▶ [Task brief]
Output an exact reproduction of the data.

▶ [Data under study]

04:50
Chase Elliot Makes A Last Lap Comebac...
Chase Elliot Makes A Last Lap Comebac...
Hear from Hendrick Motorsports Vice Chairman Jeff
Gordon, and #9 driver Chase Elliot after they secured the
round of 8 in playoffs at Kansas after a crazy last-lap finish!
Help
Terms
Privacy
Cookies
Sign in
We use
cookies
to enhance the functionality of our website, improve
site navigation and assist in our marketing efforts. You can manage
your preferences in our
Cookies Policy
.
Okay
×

▶ [Result of this task]
04:50
Chase Elliot Makes A Last Lap Comebac...
Chase Elliot Makes A Last Lap Comebac...
Hear from Hendrick Motorsports Vice Chairman Jeff
Gordon, and #9 driver Chase Elliot after they secured the
round of 8 in playoffs at Kansas after a crazy last-lap finish!
Help
Terms
Privacy
Cookies
Sign in
We use
cookies
to enhance the functionality of our website, improve
site navigation and assist in our marketing efforts. You can manage
your preferences in our
Cookies Policy
.
Okay
×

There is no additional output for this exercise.